Writer Hassan Dandees, 58, said the government was right to seek to uphold religious standards.

"This is not a violation of anybody's freedom," he said. "Ramadan has a holiness every person should respect."

But Ruba el-Mimi, 21, said she opposes the police action.

"It interferes with the privacy of the individual. People are free to fast or not," she said. "If somebody is not fasting, he's not doing harm."

In addition to booking smokers, snackers and carob juice drinkers, Qendah is also on the alert for young men whistling at girls or drivers playing their car stereos too loud.
CTV adds:
One man went so far as to snitch on someone that he saw eating potato chips.

"I am proud," he told CTV News, "that these police manage to keep the month modest and holy."
And McClatchy Newspapers throws in:
The scrawny teenage detainee squirmed uncertainly in his seat as Palestinian police interrogators peppered him with questions.

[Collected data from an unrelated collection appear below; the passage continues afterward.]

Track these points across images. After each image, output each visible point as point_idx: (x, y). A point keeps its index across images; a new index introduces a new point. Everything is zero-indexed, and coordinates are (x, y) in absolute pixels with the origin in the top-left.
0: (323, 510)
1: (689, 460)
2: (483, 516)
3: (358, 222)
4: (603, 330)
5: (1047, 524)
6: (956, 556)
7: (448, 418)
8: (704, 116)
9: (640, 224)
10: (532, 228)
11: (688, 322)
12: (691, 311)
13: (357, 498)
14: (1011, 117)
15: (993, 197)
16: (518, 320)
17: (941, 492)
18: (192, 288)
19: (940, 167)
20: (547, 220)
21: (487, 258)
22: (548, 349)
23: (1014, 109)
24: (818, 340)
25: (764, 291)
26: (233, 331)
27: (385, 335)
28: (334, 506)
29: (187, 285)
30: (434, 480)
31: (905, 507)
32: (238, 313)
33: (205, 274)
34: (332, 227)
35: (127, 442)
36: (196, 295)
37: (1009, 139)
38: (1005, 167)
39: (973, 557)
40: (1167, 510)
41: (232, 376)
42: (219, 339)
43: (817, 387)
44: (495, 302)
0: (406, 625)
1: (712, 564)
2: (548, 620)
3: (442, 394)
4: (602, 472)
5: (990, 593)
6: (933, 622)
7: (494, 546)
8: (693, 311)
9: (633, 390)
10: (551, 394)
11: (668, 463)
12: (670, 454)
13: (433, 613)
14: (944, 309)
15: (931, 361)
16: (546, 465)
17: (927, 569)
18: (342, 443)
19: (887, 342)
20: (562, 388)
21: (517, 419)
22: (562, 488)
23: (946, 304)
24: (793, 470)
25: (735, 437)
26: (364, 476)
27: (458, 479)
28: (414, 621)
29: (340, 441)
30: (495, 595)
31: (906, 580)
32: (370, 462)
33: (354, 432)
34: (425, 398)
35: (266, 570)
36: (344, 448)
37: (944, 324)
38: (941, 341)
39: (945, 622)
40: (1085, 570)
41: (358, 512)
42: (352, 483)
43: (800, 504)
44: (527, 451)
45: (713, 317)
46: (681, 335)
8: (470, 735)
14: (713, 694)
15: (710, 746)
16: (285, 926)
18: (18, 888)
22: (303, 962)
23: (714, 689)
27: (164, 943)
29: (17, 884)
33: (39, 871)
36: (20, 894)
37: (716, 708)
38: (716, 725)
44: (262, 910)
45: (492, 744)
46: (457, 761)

“Are you Muslim or not?” one officer asked the sullen waiter, who had been picked up for smoking in public during the daily fast for the Muslim holy month of Ramadan. “When I see you eating or smoking, it is shameful.”

“Tell your boss that tomorrow, the first thing we are going to do is close down his restaurant,” warned the second interrogator, who was wearing an armband that read “Morality Police.”...

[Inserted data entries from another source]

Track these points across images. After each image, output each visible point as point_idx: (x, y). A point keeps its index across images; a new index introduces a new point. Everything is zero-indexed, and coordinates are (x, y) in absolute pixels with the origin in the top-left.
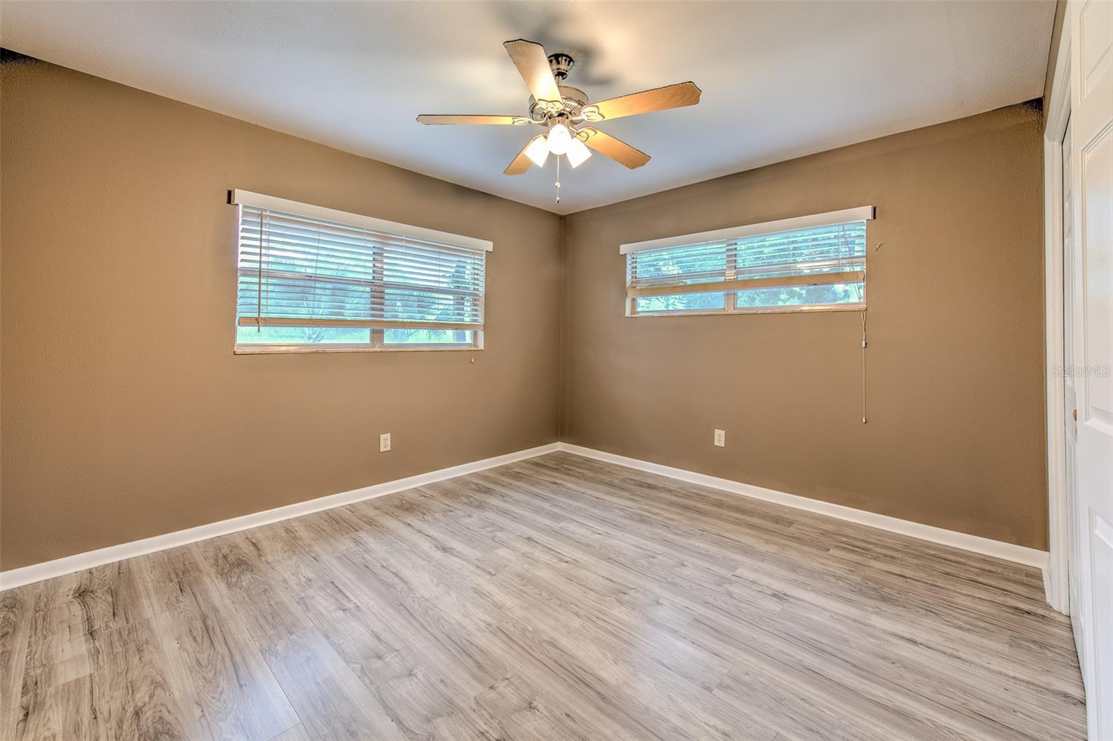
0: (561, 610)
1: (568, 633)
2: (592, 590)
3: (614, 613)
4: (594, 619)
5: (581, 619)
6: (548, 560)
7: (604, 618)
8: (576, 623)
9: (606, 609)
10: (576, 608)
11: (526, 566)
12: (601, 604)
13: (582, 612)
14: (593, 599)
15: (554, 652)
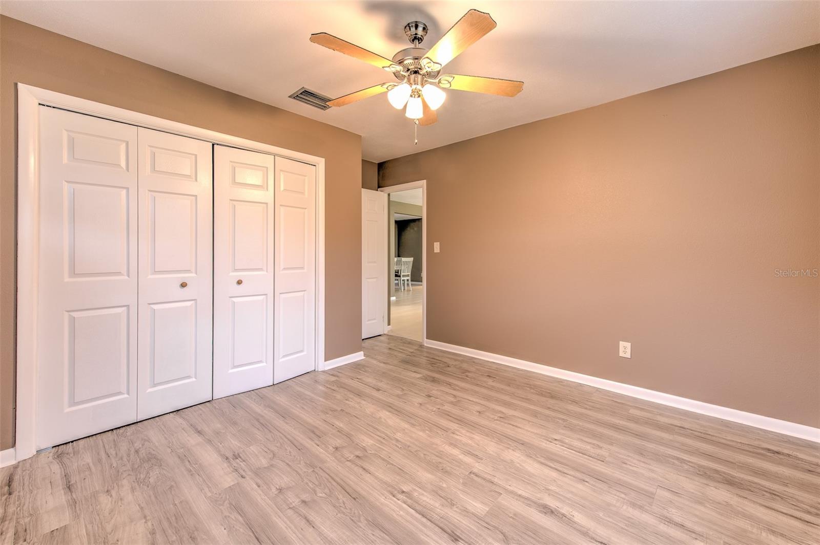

“We need this for our country so we can walk freely in the streets without guys disturbing us,” said Nora, a 20-year-old Christian university student who expressed no fears that the unit would try to force her to wear modest clothes or a head scarf. She asked that she be identified only by her first name.

Penalties are relatively lenient. Although the police tell people that they’ll be jailed until the end of Ramadan for eating, drinking or smoking in public, Qundah said that most people have been freed within a day or two.

Last week, Qundah led his squad across town to where a second unit had corralled the confused teenage boy accused of smoking in public. A member of the Morality Police squad firmly linked arms with the boy and quietly chastised him as they walked to the nearby police station for questioning.

In a sparse, dimly lit office, Qundah and a second unidentified officer castigated the teenager, who was freed after he agreed to sign a statement vowing not to smoke or eat during the Ramadan fast.

“If we allow everyone to break the fast, there would be no Ramadan,” the second interrogator lectured the boy. “You are not fasting to satisfy the Morality Police. You are fasting to satisfy God.”

And how do these extremist Muslim religious police get their salaries?

From the EU, US and Israel, of course, anxious to "prop up" the extremist PA president Abbas!

Notice also how thoroughly dhimmified the Christians of the PA are. You will never, ever find a Christian in the territories willing to stand up and call this what it is - religious coercion and a blatant violation of religious freedom - because of abject fear.

And this religious coercion is considered perfectly normal by Muslims who scream and shout about supposed Western discrimination against them. The hypocrisy is as staggering as the silence from Muslim "human rights" organizations is deafening.